The office leasing market witnessed strong growth in the first half of calendar year 2022.

“This was due to the resumption of economic activity and a gradual acceleration of occupiers’ return-to-office plans,” says Anshuman Magazine, chairman & CEO-India, Southeast Asia, Middle East and Africa, CBRE.

According to data from CBRE, 56.5 million sq ft of office space was absorbed in 2022, up 40 per cent over the 2021 level of 40.5 million sq ft.

Average transacted rent rose by 8.1 per cent in 2022 across the top eight cities, according to Knight Frank India.

“Bengaluru appreciated by 11 per cent, Pune by seven per cent, and Hyderabad by six per cent,” says Vivek Rathi, director research, Knight Frank India.

By the latter half of 2022, the office market began to lose momentum.

“The average rental across the top seven cities, which stood at Rs 78 per sq ft increased only marginally to about Rs 80 per sq ft in the second half,” says Anuj Puri, chairman, Anarock Group.

Corporate withdrew or deferred about 10 million sq ft of requests for proposals (RFPs) in the second half of 2022, according to Anarock Research.

The foremost factor responsible for this trend was the fear of recession in the West.

“The looming threat of recession in the major economies and slowdown in hiring by Indian players in sectors like information technology (IT) and IT-enabled services (ITeS) were the major causes,” says Puri.

The other factor was supply-related.

“An oversupply situation is building up in a few markets,” says Puri.

Stable rentals

The slowdown and the layoffs in Western markets, especially the United States (US), will continue to impact India’s office market in FY24.

The IT-ITeS industry is already bearing the brunt.

“Most clients are looking to cut down on assignments and are not awarding new contracts, so we are unlikely to see an increase in outsourcing to India,” says Puri.

Rathi adds that many corporates have deferred their plans for the expansion of office space by a few quarters.

The tightening of interest rates in the US may also impact capital flows and private-equity investment in India.

“If rate hikes continue at an intense pace in the US, investment flows into India may get delayed,” says Rathi.

Around 51-53 million sq ft of quality space is likely to be delivered in 2023, according to CBRE.

So much supply in a muted demand environment may also prevent rentals from appreciating.

Sound medium-term prospects

The availability of cost-effective talent and competitively priced office space mean India will remain a popular outsourcing destination.

Demand from domestic corporates will also keep the market steady.

“Office real estate has the potential to offer stable returns.

“While the rental yield ranges from 8.5 to over 10 per cent, the potential for rental escalations and capital appreciation can increase the internal rate of return to 12-14 per cent,” says Piyush Gupta, managing director, capital markets & investment services, Colliers India.

Investors can make leveraged investments in this asset class by taking bank loans.

Do the due diligence

Begin with a thorough title check.
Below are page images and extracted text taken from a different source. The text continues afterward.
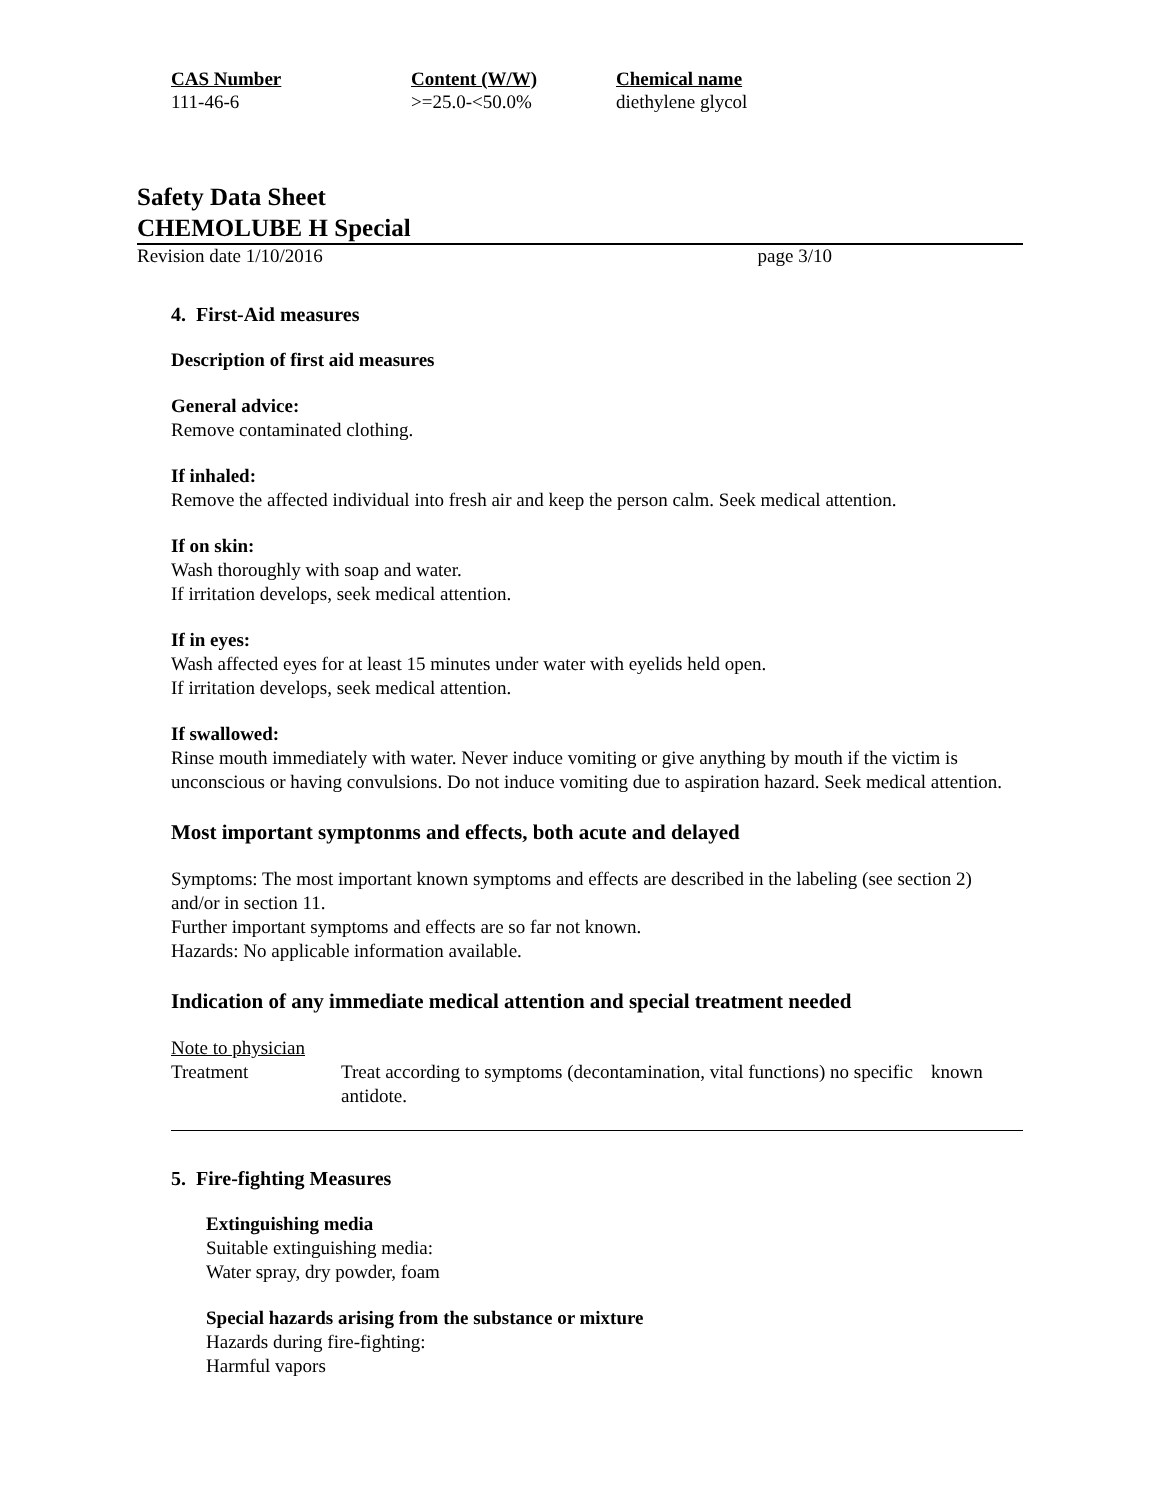| CAS Number | Content (W/W) | Chemical name |
| --- | --- | --- |
| 111-46-6 | >=25.0-<50.0% | diethylene glycol |
Safety Data Sheet
CHEMOLUBE H Special
Revision date 1/10/2016 page 3/10
4. First-Aid measures
Description of first aid measures
General advice:
Remove contaminated clothing.
If inhaled:
Remove the affected individual into fresh air and keep the person calm. Seek medical attention.
If on skin:
Wash thoroughly with soap and water.
If irritation develops, seek medical attention.
If in eyes:
Wash affected eyes for at least 15 minutes under water with eyelids held open.
If irritation develops, seek medical attention.
If swallowed:
Rinse mouth immediately with water. Never induce vomiting or give anything by mouth if the victim is unconscious or having convulsions. Do not induce vomiting due to aspiration hazard. Seek medical attention.
Most important symptonms and effects, both acute and delayed
Symptoms: The most important known symptoms and effects are described in the labeling (see section 2) and/or in section 11.
Further important symptoms and effects are so far not known.
Hazards: No applicable information available.
Indication of any immediate medical attention and special treatment needed
Note to physician
| Treatment | Treat according to symptoms (decontamination, vital functions) no specific antidote. | known |
5. Fire-fighting Measures
Extinguishing media
Suitable extinguishing media:
Water spray, dry powder, foam
Special hazards arising from the substance or mixture
Hazards during fire-fighting:
Harmful vapors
If banks are willing to fund investment in a building, that is a positive sign.

“Study recent leases and understand the building’s lease potential.

“Also study the micro market to understand its longer-term prospects, including infrastructure developments that are in the pipeline.
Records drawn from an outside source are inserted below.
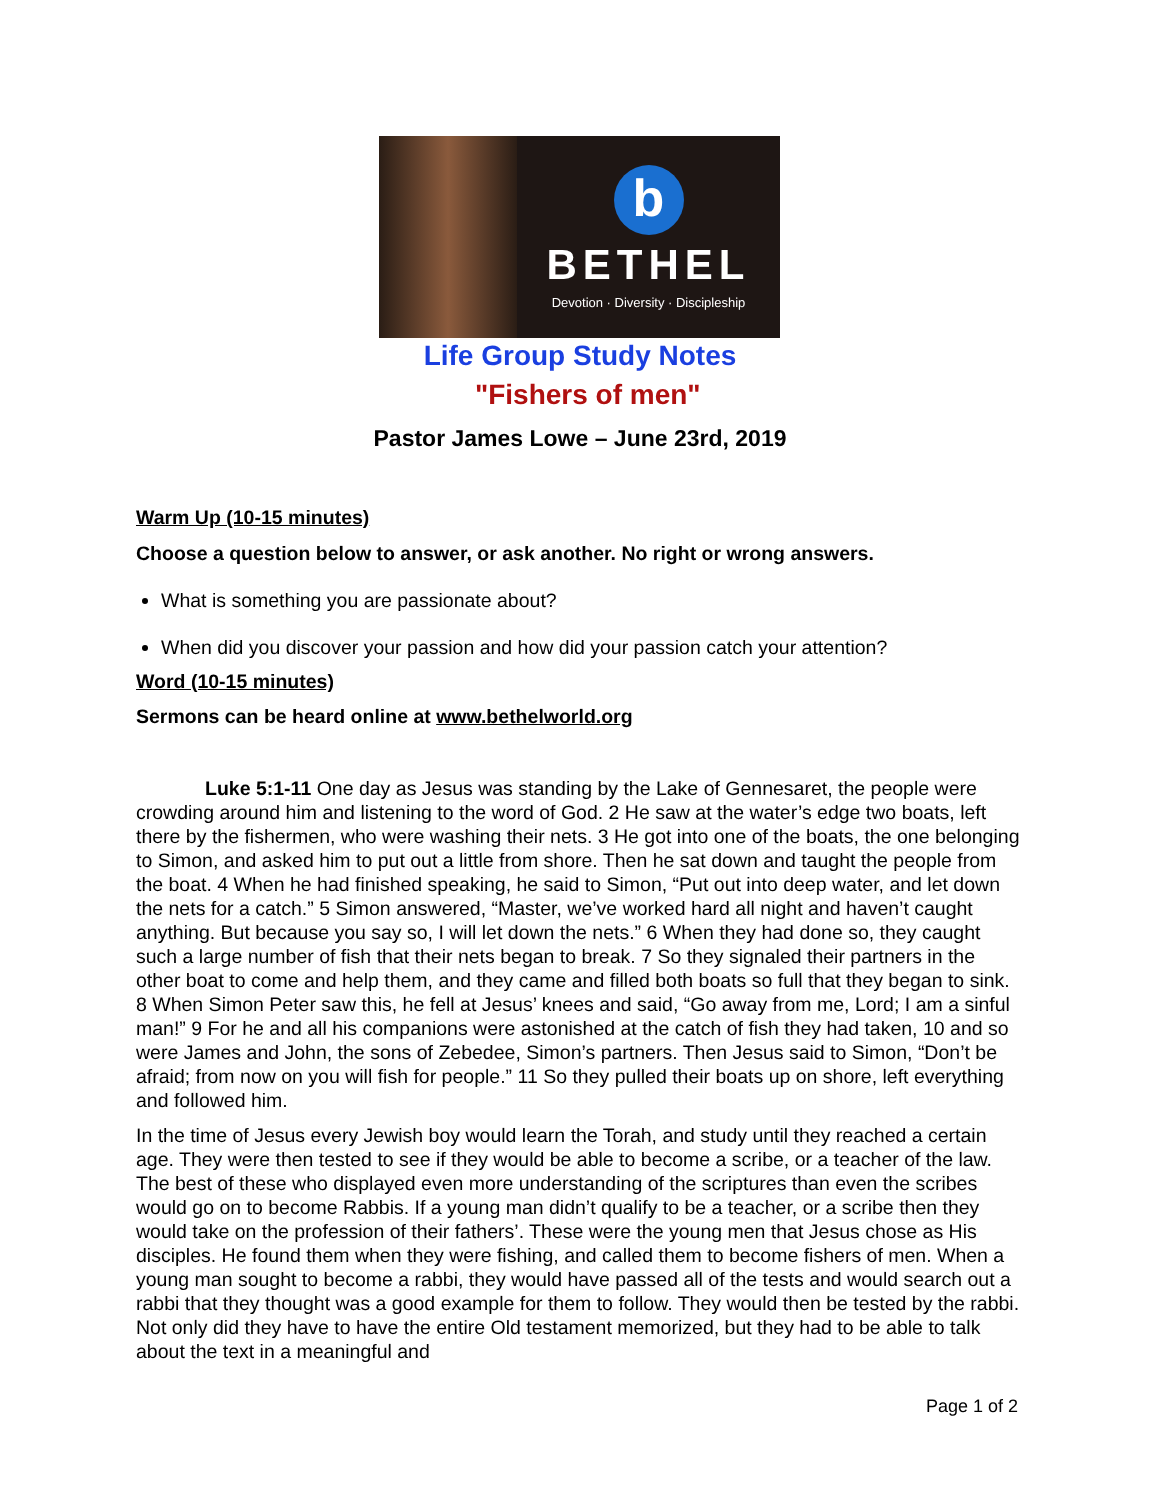b
BETHEL
Devotion · Diversity · Discipleship
Life Group Study Notes
"Fishers of men"
Pastor James Lowe – June 23rd, 2019
Warm Up (10-15 minutes)
Choose a question below to answer, or ask another. No right or wrong answers.
What is something you are passionate about?
When did you discover your passion and how did your passion catch your attention?
Word (10-15 minutes)
Sermons can be heard online at www.bethelworld.org
Luke 5:1-11 One day as Jesus was standing by the Lake of Gennesaret, the people were crowding around him and listening to the word of God. 2 He saw at the water’s edge two boats, left there by the fishermen, who were washing their nets. 3 He got into one of the boats, the one belonging to Simon, and asked him to put out a little from shore. Then he sat down and taught the people from the boat. 4 When he had finished speaking, he said to Simon, “Put out into deep water, and let down the nets for a catch.” 5 Simon answered, “Master, we’ve worked hard all night and haven’t caught anything. But because you say so, I will let down the nets.” 6 When they had done so, they caught such a large number of fish that their nets began to break. 7 So they signaled their partners in the other boat to come and help them, and they came and filled both boats so full that they began to sink. 8 When Simon Peter saw this, he fell at Jesus’ knees and said, “Go away from me, Lord; I am a sinful man!” 9 For he and all his companions were astonished at the catch of fish they had taken, 10 and so were James and John, the sons of Zebedee, Simon’s partners. Then Jesus said to Simon, “Don’t be afraid; from now on you will fish for people.” 11 So they pulled their boats up on shore, left everything and followed him.
In the time of Jesus every Jewish boy would learn the Torah, and study until they reached a certain age. They were then tested to see if they would be able to become a scribe, or a teacher of the law. The best of these who displayed even more understanding of the scriptures than even the scribes would go on to become Rabbis. If a young man didn’t qualify to be a teacher, or a scribe then they would take on the profession of their fathers’. These were the young men that Jesus chose as His disciples. He found them when they were fishing, and called them to become fishers of men. When a young man sought to become a rabbi, they would have passed all of the tests and would search out a rabbi that they thought was a good example for them to follow. They would then be tested by the rabbi. Not only did they have to have the entire Old testament memorized, but they had to be able to talk about the text in a meaningful and
Page 1 of 2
“Also, assess the quality of the end-user that is likely to opt for building,” says Gupta.

Rathi suggests opting for a city and micro market where occupier interest is strong, grade A supply from credible developers is available, and where the policy environment is supportive.

Magazine suggests focusing on high-quality assets with a good blend of technology, wellness, and sustainability features.

Disclaimer: This article is meant for information purposes only. This article and information do not constitute a distribution, an endorsement, an investment advice, an offer to buy or sell or the solicitation of an offer to buy or sell any securities/schemes or any other financial products/investment products mentioned in this article to influence the opinion or behaviour of the investors/recipients.

Any use of the information/any investment and investment related decisions of the investors/recipients are at their sole discretion and risk. Any advice herein is made on a general basis and does not take into account the specific investment objectives of the specific person or group of persons. Opinions expressed herein are subject to change without notice.